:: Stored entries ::
####
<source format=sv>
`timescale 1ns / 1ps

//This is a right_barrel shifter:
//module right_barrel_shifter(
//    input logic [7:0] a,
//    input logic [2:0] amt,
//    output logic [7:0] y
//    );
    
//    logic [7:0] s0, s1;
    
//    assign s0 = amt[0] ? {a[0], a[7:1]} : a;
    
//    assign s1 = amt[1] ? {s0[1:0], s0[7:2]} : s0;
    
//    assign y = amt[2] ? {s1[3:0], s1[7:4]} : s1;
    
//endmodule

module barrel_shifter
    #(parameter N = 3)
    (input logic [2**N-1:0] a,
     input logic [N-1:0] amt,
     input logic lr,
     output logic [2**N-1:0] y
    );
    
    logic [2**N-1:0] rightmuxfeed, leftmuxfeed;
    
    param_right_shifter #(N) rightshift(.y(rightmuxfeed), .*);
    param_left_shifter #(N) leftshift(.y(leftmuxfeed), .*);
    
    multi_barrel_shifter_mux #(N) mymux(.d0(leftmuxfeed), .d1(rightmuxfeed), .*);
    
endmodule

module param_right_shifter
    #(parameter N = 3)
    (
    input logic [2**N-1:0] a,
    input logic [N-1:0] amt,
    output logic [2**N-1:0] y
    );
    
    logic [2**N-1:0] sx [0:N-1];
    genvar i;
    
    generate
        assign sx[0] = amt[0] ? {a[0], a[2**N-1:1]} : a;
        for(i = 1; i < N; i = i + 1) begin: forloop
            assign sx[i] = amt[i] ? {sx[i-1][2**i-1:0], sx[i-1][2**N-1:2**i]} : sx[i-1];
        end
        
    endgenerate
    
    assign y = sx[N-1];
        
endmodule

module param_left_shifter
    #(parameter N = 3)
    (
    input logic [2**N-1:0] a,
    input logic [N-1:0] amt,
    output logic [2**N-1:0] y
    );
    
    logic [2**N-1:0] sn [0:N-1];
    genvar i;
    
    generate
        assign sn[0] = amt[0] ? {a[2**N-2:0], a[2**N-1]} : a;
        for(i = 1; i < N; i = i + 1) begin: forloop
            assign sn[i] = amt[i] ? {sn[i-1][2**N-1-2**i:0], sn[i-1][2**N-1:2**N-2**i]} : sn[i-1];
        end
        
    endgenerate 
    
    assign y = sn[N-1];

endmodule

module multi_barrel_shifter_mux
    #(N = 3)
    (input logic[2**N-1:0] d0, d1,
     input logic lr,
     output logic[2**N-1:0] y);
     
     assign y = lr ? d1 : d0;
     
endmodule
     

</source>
####
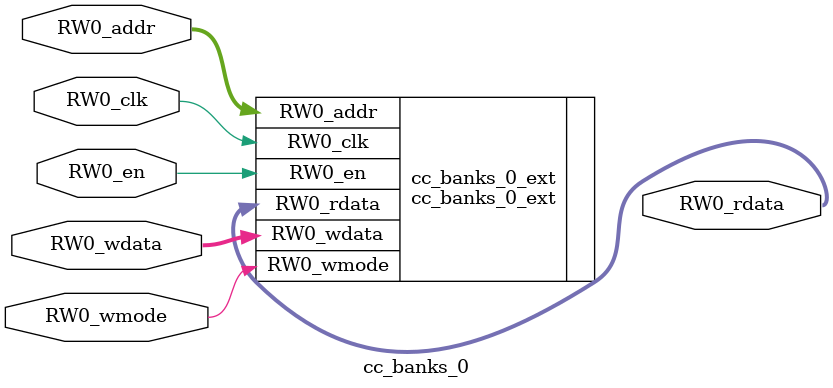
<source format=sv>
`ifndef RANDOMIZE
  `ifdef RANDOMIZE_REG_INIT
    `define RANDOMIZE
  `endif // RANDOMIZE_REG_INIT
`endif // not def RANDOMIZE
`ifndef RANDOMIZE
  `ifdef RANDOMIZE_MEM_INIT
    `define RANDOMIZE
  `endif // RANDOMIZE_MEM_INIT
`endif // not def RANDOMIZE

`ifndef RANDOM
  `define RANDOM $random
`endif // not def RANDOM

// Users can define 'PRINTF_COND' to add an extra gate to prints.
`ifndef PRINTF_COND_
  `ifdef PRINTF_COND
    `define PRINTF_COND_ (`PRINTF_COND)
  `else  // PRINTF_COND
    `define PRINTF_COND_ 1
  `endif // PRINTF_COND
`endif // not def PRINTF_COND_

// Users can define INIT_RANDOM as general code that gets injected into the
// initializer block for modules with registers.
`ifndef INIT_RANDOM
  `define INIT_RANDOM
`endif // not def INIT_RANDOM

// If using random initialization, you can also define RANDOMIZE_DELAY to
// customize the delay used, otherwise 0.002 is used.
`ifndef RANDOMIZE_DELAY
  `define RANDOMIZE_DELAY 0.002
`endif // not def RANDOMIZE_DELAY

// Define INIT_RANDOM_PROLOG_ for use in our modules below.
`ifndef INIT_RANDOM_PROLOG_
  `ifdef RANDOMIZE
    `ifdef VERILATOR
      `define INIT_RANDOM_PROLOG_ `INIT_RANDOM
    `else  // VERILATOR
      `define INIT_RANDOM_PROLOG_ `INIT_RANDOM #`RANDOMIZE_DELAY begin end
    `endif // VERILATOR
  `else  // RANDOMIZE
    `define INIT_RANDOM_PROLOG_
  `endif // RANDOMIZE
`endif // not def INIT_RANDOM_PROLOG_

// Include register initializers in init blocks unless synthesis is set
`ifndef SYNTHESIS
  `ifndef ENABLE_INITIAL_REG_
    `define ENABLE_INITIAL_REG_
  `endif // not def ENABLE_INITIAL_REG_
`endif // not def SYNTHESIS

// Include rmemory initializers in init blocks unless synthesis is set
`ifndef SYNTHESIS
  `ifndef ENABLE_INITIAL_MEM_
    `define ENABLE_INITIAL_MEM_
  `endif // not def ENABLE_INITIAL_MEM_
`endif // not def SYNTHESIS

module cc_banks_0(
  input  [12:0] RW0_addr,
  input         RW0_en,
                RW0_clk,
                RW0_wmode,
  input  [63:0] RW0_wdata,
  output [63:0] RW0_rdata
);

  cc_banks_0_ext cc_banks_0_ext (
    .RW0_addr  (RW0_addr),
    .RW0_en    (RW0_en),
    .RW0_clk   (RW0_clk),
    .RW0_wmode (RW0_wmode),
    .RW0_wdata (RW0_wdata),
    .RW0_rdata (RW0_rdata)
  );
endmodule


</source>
####
:: PROBLEM DETAILS ::
Look over the records above and filter for each line with the word "ifdef".

:: RESULT ::
  `ifdef RANDOMIZE_REG_INIT
  `ifdef RANDOMIZE_MEM_INIT
  `ifdef PRINTF_COND
  `ifdef RANDOMIZE
    `ifdef VERILATOR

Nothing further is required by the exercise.